Align Technology (NASDAQ: ALGN ) stock has gained 17% over the past month. Given that the market has long rewarded strong financial stocks, we wondered if that was the case in this case. Specifically, we decided to examine Align Technology’s ROE for this article.
ROE, or return on equity, is a useful tool for evaluating how effectively a company is generating a return on investment from its shareholders. In other words, it reveals the company’s success in converting shareholder investment into profit.
Check out our latest analysis for Align Technology
How to calculate return on equity?
Return on equity can be calculated using the following formula:
Return on Equity = Net Profit (from continuing operations) ÷ Shareholders’ Equity
Therefore, according to the above formula, the ROE of Tongmeng Technology is:
14% = $511m ÷ $3.7b (based on trailing 12 months to September 2022).
The “return” is the income the business earned in the last year. Therefore, this means that for every $1 invested by shareholders, the company generates $0.14 in profit.
What is the relationship between ROE and earnings growth?
So far, we have learned that ROE measures how efficiently a company generates profits. Based on how much of these profits the company reinvests, or “retains,” and how efficiently it does so, we are able to assess a company’s potential for profitable growth. In general, companies with high return on equity and profit retention have higher growth rates than companies without these attributes, other things being equal.
Align Technology’s earnings growth and 14% return on equity
First, Align Technology appears to have a solid ROE. Even when compared to the industry average of 12%, the company’s ROE looks pretty good. As such, this may have set the stage for Align Technology to post a respectable 18% growth over the past five years.
We then compared the net profit growth rate of Tongmeng Technology with the industry, and found that the company’s growth rate was similar to the industry average growth rate of 17% during the same period.
Earnings growth is an important metric to consider when evaluating stocks. Investors should try to determine whether expected earnings growth or decline (whichever the case may be) is priced in. Doing so will help them determine whether the stock’s future is promising or ominous. A good indicator of expected earnings growth is the price-to-earnings ratio, which determines how much the market is willing to pay for a stock based on its earnings prospects. Therefore, you may want to check whether Align Technology’s P/E ratio is high or low relative to its industry.
Is Align Technology effectively reinvesting its profits?
Given that Align Technology does not pay any dividends to its shareholders, we infer that the company has been reinvesting all of its profits to grow the business.
Overall, we are very pleased with Align Technology’s performance. We particularly like that the company is heavily reinvesting in its business at a high rate of return. Not surprisingly, this has led to impressive earnings growth. We also looked at the latest analyst forecasts and found that the company’s earnings growth is expected to be similar to its current growth rate.To know more about the company’s future earnings growth forecast, check out this free Report on the company’s analyst forecasts to learn more.
What are the risks and opportunities alignment technique?
Revenue expected to grow 15.96% annually
Profit margin (13.2%) is lower than last year (19.7%)
View all risks and rewards
Have feedback on this article? Concerned about content? keep in touch Contact us directly. Alternatively, email the editorial team (at) simplywallst.com.

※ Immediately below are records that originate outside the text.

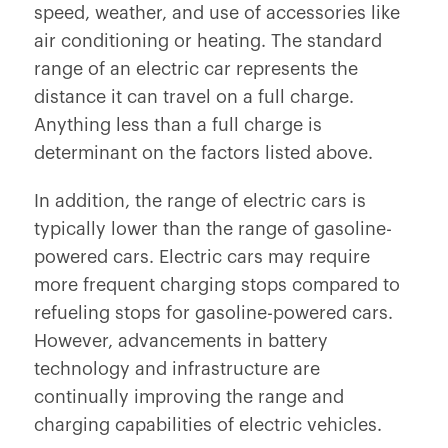
speed, weather, and use of accessories like
air conditioning or heating. The standard
range of an electric car represents the
distance it can travel on a full charge.
Anything less than a full charge is
determinant on the factors listed above.
In addition, the range of electric cars is
typically lower than the range of gasoline-
powered cars. Electric cars may require
more frequent charging stops compared to
refueling stops for gasoline-powered cars.
However, advancements in battery
technology and infrastructure are
continually improving the range and
charging capabilities of electric vehicles.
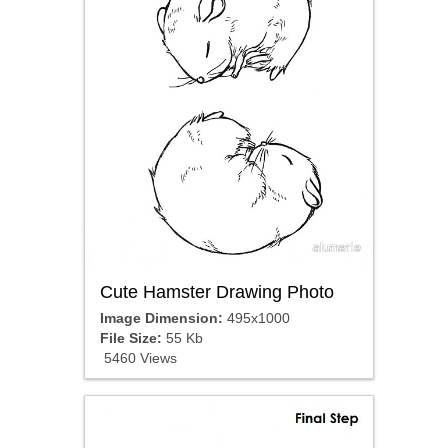
Cute Hamster Drawing Photo
Image Dimension:
495x1000
File Size:
55 Kb
5460 Views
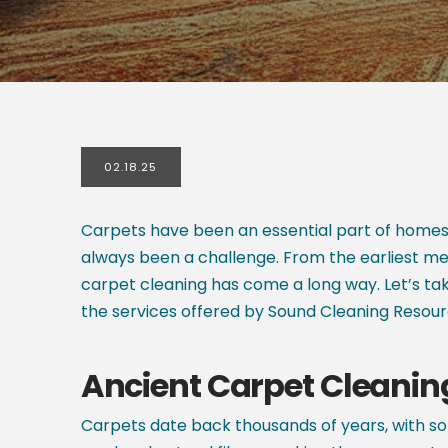
02.18.25
Carpets have been an essential part of homes 
always been a challenge. From the earliest me
carpet cleaning has come a long way. Let’s ta
the services offered by Sound Cleaning Resou
Ancient Carpet Cleani
Carpets date back thousands of years, with so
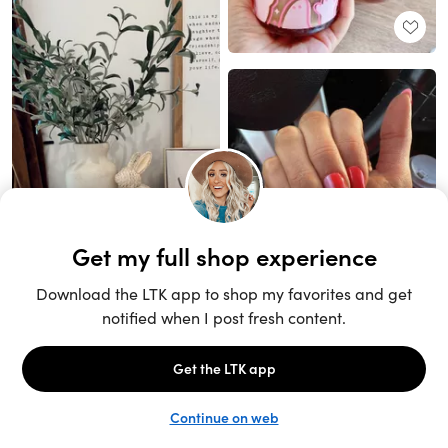
Unlock the full LTK experience
Sign up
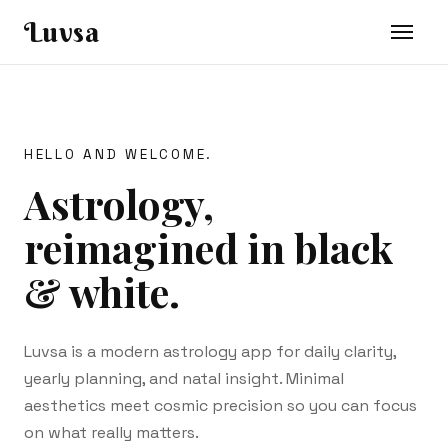
Luvsa
HELLO AND WELCOME.
Astrology,
reimagined in black
& white.
Luvsa is a modern astrology app for daily clarity,
yearly planning, and natal insight. Minimal
aesthetics meet cosmic precision so you can focus
on what really matters.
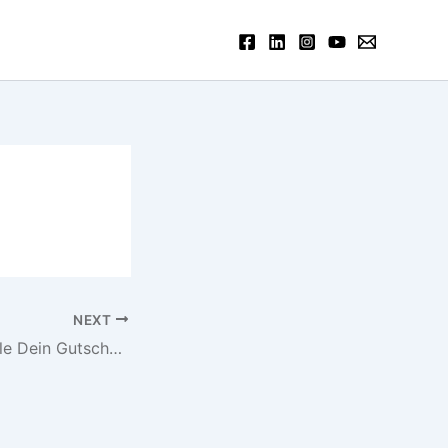
NEXT
Mr Green Freispiele Dein Gutscheincode pro 10 Free Spins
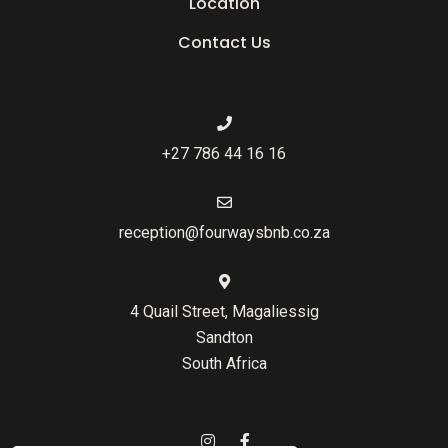
Location
Contact Us
+27 786 44 16 16
reception@fourwaysbnb.co.za
4 Quail Street, Magaliessig
Sandton
South Africa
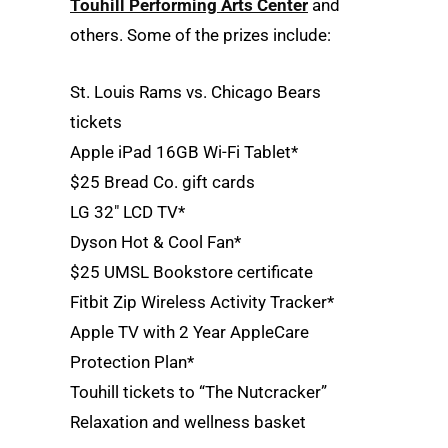
Touhill Performing Arts Center
and
others. Some of the prizes include:
St. Louis Rams vs. Chicago Bears
tickets
Apple iPad 16GB Wi-Fi Tablet*
$25 Bread Co. gift cards
LG 32″ LCD TV*
Dyson Hot & Cool Fan*
$25 UMSL Bookstore certificate
Fitbit Zip Wireless Activity Tracker*
Apple TV with 2 Year AppleCare
Protection Plan*
Touhill tickets to “The Nutcracker”
Relaxation and wellness basket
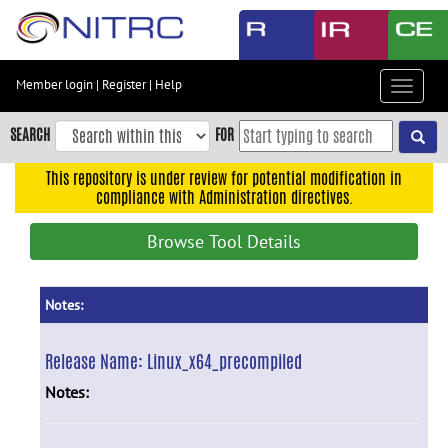
Skip
to
main
content
Member login
|
Register
|
Help
Toggle
Skip
navigat
to
SEARCH
FOR
main
navigation
This repository is under review for potential modification in
compliance with Administration directives.
Skip
to
Browse Tool Details
user
menu
Skip
Notes:
to
search
Release Name:
Linux_x64_precompiled
Accessibility
Notes:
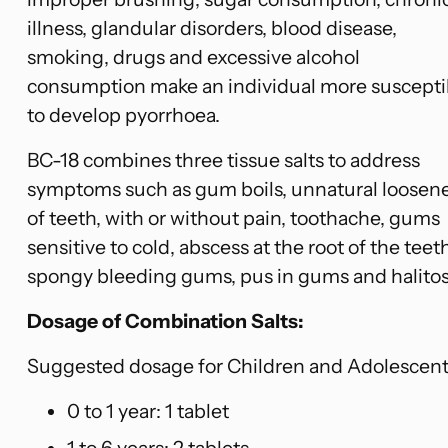
illness, glandular disorders, blood disease,
smoking, drugs and excessive alcohol
consumption make an individual more suscepti
to develop pyorrhoea.
BC-18 combines three tissue salts to address
symptoms such as gum boils, unnatural loosen
of teeth, with or without pain, toothache, gums
sensitive to cold, abscess at the root of the teeth
spongy bleeding gums, pus in gums and halitos
Dosage of Combination Salts:
Suggested dosage for Children and Adolescent
0 to 1 year: 1 tablet
1 to 6 years: 2 tablets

This article by Simply Wall St is general in nature. We use only an unbiased methodology to provide reviews based on historical data and analyst forecasts, and our articles are not intended to be financial advice. It does not constitute a recommendation to buy or sell any stock and does not take into account your objectives or your financial situation. Our goal is to bring you long-term focused analysis driven by fundamental data. Note that our analysis may not take into account the latest price-sensitive company announcements or qualitative material. Simply Wall St has no positions in any of the stocks mentioned.